Frescura es la imagen imposible, el pavo real elogiado bajo los faldones de Saturno. El talón de un diablo que también sueña. En esa parcela inhabitable reside el motivo de la producción artística, coautora ésta de la respiración humana: bajo las raíces, en el foso de los enterramientos, en el oscuro foso en el que se multiplican los ojos abiertos de los pintores del XVII, pupilas encharcadas por una furia de pieles de jaguar o acaso de gatitos alones. En esa lejanía pictórica (y poética y musical), recreada e interpretada, las mjueres son una preñez de sí mismas, hartas del semen histórico que las embadurna y ensombrece. Hartas de no ser. Hartas de su atuendo lateral. Mujeres a las que Olga Luis, tercera en la fila de las soñadoras de carne de oruga turquesa, se hermana comprensivamente, pues su naturaleza es salvaje y sólo salvaje. Sonríe y vuelve a su ramal, a la escena quinta en la que las bailarinas con cresta de buey se despatarran donde debían crecer grandes pechos de miel:
“De los tersos bosques / de enigma y cicatriz / en medio de tormentas volcánicas / Rebusco Afortunadas cenizas / del rosal de Armida”.
Su poética arranca de la inquietud, de la pronta suscripción de imágenes. La inquietud que supracolorea, que atenaza los espacios, que lastima algas, estrellas. La inquietud que es sujeción pletórica y abundante y que alienta parajes imposibles pero no invisibles:
“de mí se espera que sirva el néctar”.
Nos invita a recitar formulaciones visuales, rizados fotogramas de un mundo radicado en los sentidos, previo a cualquier ordenación hobbesiana. Un mundo felizmente anclado a la unicidad hele-mórfica y no a los rezados de la dualidad platónica. Un retablo de infernáculos con capucha y metonimias en el que se disuelven las férreas ataduras que abrigan lo de aquí y ahora, lo que ocurre a sujetos predicados, lo que cunde en esta parte del espejo que es lo actual:
“Rey de la quilla emocionante / conozco el lenguaje de estos reinos / y a los criados explorados en un dardo azul”.

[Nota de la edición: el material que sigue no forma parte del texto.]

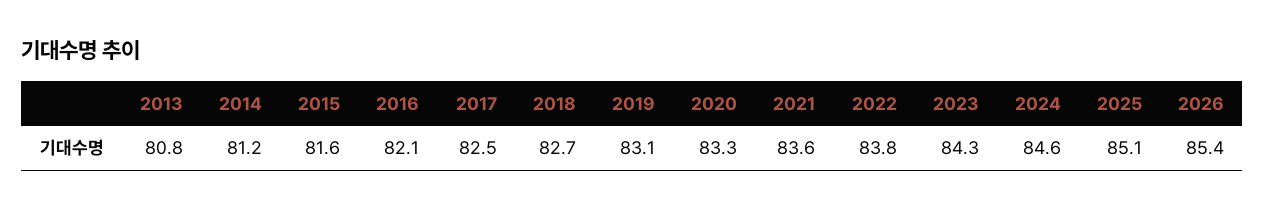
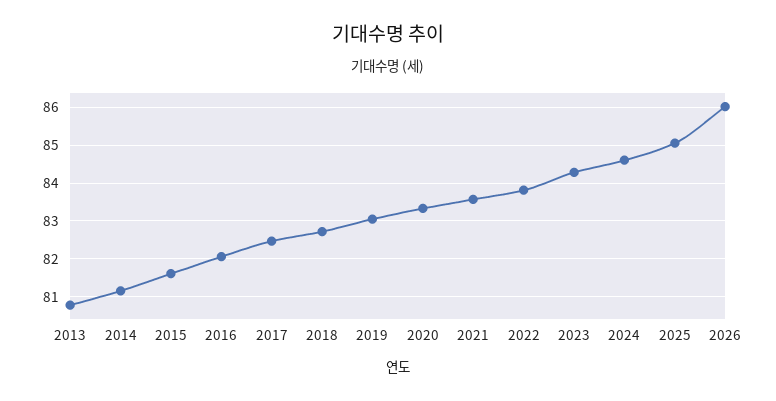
  {
    "2013": 80.8,
    "2014": 81.2,
    "2015": 81.6,
    "2016": 82.1,
    "2017": 82.5,
    "2018": 82.7,
    "2019": 83.1,
    "2020": 83.3,
    "2021": 83.6,
    "2022": 83.8,
    "2023": 84.3,
    "2024": 84.6,
    "2025": 85.1,
-   "2026": 85.4
+   "2026": 86
  }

Miguel Ángel Galindo. Islas Canarias. España, 1973. Estudió Filosofía y Derecho. Publicaciones Literarias: Caballos eróticos; Batir la tierra; Cementerio de Animales; Animales curvos; Los Castigadores; Raíl sobre fondo negro de Chicago; Frozen Dove Hotel; Hécate; Satélites de Vaticie; Fabricando Hormigas; Poema Sucio; Allevatio; La carne & los lirios; Apariciones. Colabora con revistas literarias de España, Italia, Chile, México. Premiado en Canarias, Valencia, Barcelona y París. Algunas de sus obras han sido traducidas al inglés y al griego. Su libro inédito Rising Sun será publicado en la ciudad de Nueva York.